> PROBLEM DESCRIPTION:
Please resume the passage on power-dissipation-reduction techniques in semiconductor devices, picking up right after its final sentence.

> PASSAGE PROVIDED:
Recently, numerous innovative power-dissipation-reduction techniques have been used in semiconductor devices. Some of these are listed below:
Dynamic voltage scaling (DVS): The dynamic power that's dissipated by a semiconductor device is proportional to the square of the applied power-supply voltage. DVS techniques are therefore a very effective way of reducing that dynamic power. These techniques consist of applying the lowest voltage to a circuit just enough for it to perform the required system tasks. Dynamically adjusting the applied voltage to the semiconductor device optimizes its power consumption to the required workload. This step is fundamental to extending battery life in deeply embedded systems like today's cell phones. Keep in mind that the effective use of DVS techniques requires an intelligent power supply that's controlled by monitoring-activity software and hardware components. Normally, these techniques are used in conjunction with dynamic frequency scaling (DFS).
Dynamic frequency scaling: The dynamic power that's dissipated by a semiconductor device is proportional to the frequency of the clock signal that's applied to it. It would be inefficient to run a device like a cell phone (which has a required workload that varies immensely over time) at the fixed clock frequency that's needed for performing the highest supported workload. To optimize the power dissipation of the overall system, just adjust the clock frequency that's applied to a device to satisfy the application service's deadlines. Once again, software- and hardware-based intelligent clock controllers are required for applying effective DFS techniques. If the voltage and frequency-dynamic-scaling (DVFS) techniques are combined, the system will operate at the minimal supply voltage and clock frequency that are needed to perform the required services. This approach is one of the most effective strategies for optimizing active, dynamic power dissipation.

> RECORDED DATA:
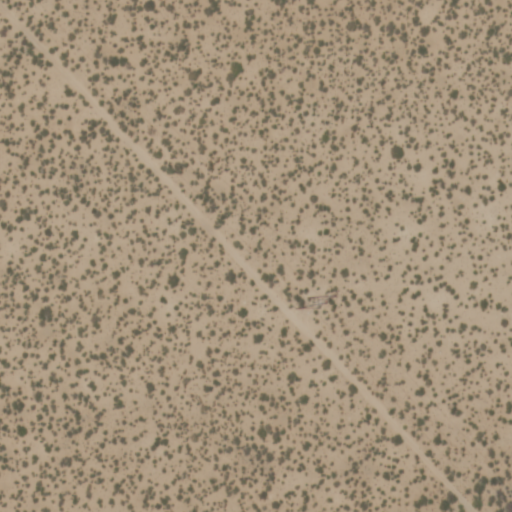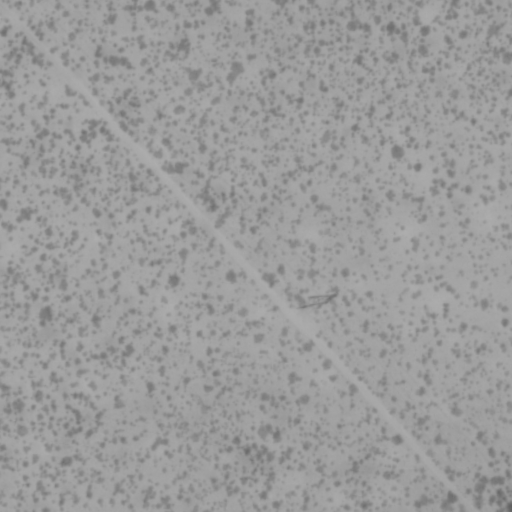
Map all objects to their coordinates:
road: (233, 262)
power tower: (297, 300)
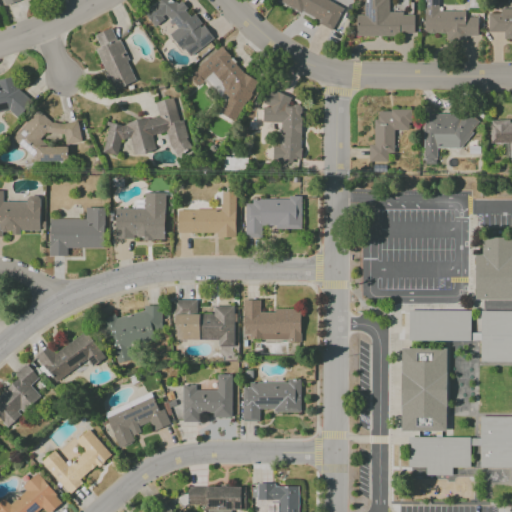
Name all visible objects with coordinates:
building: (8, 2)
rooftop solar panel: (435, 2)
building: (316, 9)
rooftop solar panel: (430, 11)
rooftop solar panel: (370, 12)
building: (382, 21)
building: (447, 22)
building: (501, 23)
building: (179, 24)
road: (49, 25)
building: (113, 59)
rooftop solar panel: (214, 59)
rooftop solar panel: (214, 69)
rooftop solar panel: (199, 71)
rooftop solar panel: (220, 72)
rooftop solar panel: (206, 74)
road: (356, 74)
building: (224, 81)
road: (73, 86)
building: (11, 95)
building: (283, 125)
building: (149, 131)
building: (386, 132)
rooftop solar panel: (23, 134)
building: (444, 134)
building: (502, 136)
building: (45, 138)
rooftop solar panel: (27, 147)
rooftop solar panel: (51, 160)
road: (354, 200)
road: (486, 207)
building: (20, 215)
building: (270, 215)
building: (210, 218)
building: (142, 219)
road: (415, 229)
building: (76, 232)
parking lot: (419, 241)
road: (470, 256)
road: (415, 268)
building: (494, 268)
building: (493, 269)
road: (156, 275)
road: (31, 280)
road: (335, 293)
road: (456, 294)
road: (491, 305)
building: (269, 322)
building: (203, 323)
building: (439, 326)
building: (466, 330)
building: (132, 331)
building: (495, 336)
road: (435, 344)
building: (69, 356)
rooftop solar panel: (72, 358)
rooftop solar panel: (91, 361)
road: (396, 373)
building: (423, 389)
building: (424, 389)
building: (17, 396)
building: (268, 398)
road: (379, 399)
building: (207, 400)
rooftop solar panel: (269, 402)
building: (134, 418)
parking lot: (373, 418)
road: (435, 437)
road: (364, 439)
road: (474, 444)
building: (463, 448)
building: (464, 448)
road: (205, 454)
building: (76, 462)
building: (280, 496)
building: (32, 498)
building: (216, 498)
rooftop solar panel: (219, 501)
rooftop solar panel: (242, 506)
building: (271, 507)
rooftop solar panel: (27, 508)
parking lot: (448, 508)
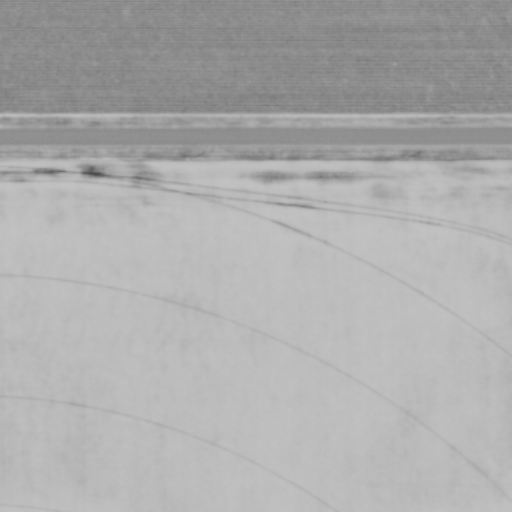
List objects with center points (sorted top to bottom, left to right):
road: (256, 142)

> ANSWER TO THIS EXERCISE:
Power-island support: When DVFS techniques are applied to subsystems, they create islands within the running system with their own clock and supply-voltage combinations. These subsystems are optimized to the specific workload for that section of the product. A more complex and intelligent power- and clock-controller block is now required. A power-consumption cost exists for getting in and out of a clock/supply-voltage combination. To guarantee an optimal power-consumption profile, the system must be carefully partitioned into power islands in the early phases of development.
Multiple-voltage-threshold (Vt) CMOS: The leakage power of a CMOS circuit comes from several sources. One of the main sources is sub-threshold leakage current, which exponentially increases with the reduction of the CMOS transistors' threshold voltage (Vt). Similarly, the performance of the CMOS transistors increases with the reduction of their Vt. Multiple-threshold CMOS circuits, which combine both high- and low-threshold transistors in a single chip, are used to handle the leakage-power-dissipation problem in battery-operated but high-performance applications like feature-rich cellular phones. Several techniques have been applied, including dual-threshold CMOS and adaptive body biasing (ABB).
Dual-threshold CMOS: When a system's logic partitioning is being implemented, high-Vt transistors are used in non-critical paths. They reduce leakage power dissipation. In contrast, low-Vt transistors are used to handle the performance level that's required in critical paths. This technique is effective for reducing leakage during both active and standby modes.
Adaptive body biasing (ABB): To achieve variable threshold voltages for a system's logic portion, this technique biases the device substrates. In standby mode, adaptive-reverse body bias is applied to increase the device's threshold voltage while reducing leakage current. In active mode, no bias or forward biasing is applied to handle the required performance levels. ABB techniques are a more effective way of reducing the leakage current when compared to DVS techniques. After all, they reduce leakage exponentially rather than linearly (as DVS does).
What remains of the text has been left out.